• **SUPPLIED INFORMATION**:
----

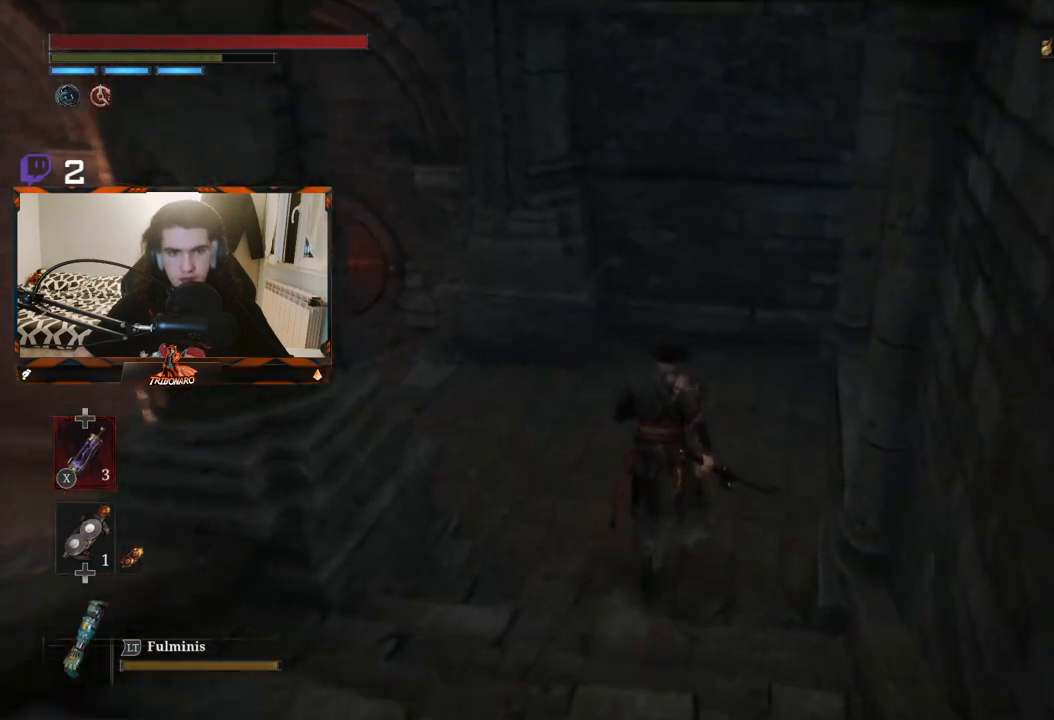
{"buttons": [], "left_stick": "center", "right_stick": "center", "events": [[83, "right_stick", "left"], [417, "left_stick", "center"], [417, "right_stick", "center"]]}
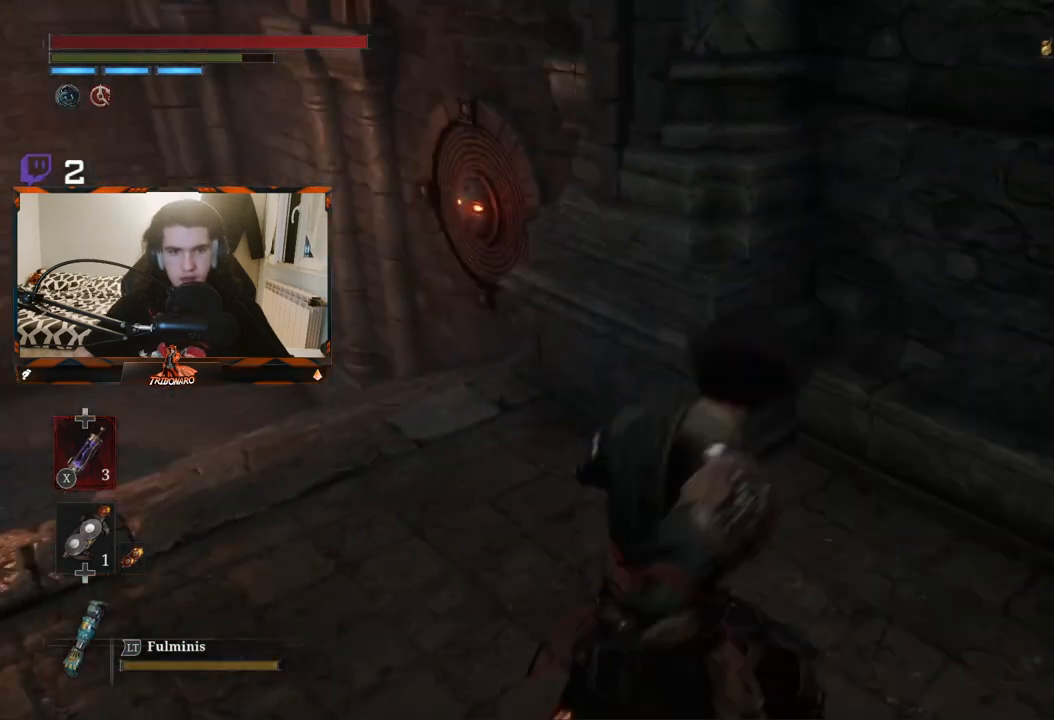
{"buttons": [], "left_stick": "center", "right_stick": "center", "events": [[133, "right_stick", "left"], [283, "right_stick", "center"]]}
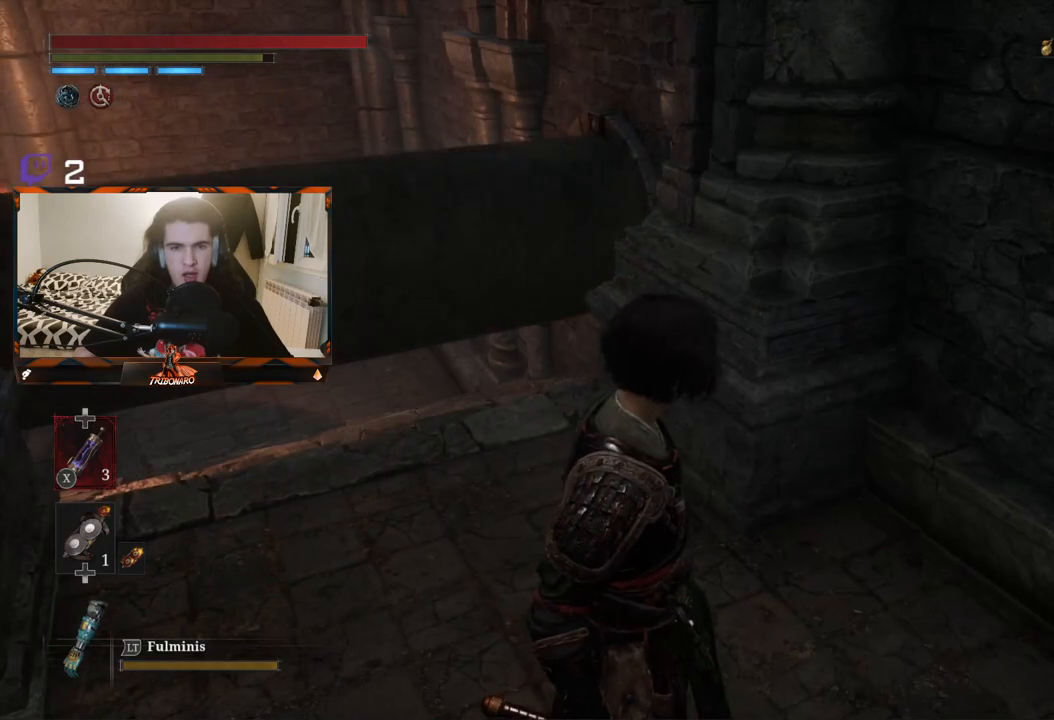
{"buttons": [], "left_stick": "center", "right_stick": "center", "events": [[150, "right_stick", "left"], [317, "right_stick", "center"]]}
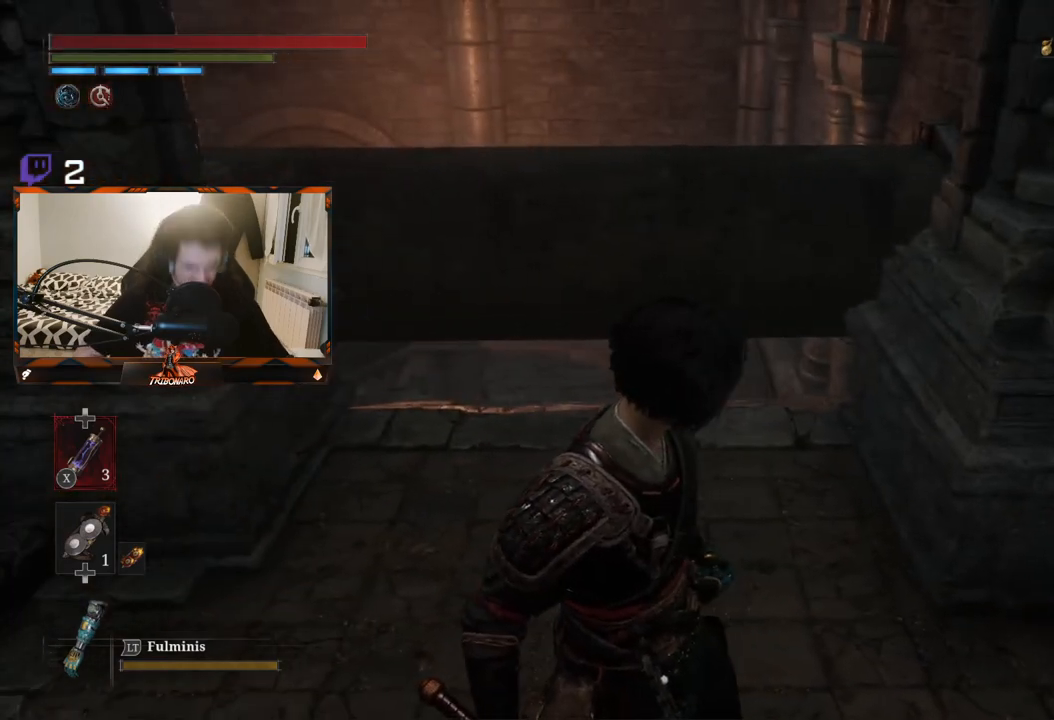
{"buttons": [], "left_stick": "up", "right_stick": "center", "events": [[217, "left_stick", "up"]]}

----

• **TASK PROMPT**:
Wherever a picture appears, omit it; copy the rest of the data exactly.

• **SOLUTION TO THE PROBLEM**:
{"buttons": [], "left_stick": "center", "right_stick": "center", "events": [[83, "right_stick", "left"], [417, "left_stick", "center"], [417, "right_stick", "center"]]}
{"buttons": [], "left_stick": "center", "right_stick": "center", "events": [[133, "right_stick", "left"], [283, "right_stick", "center"]]}
{"buttons": [], "left_stick": "center", "right_stick": "center", "events": [[150, "right_stick", "left"], [317, "right_stick", "center"]]}
{"buttons": [], "left_stick": "up", "right_stick": "center", "events": [[217, "left_stick", "up"]]}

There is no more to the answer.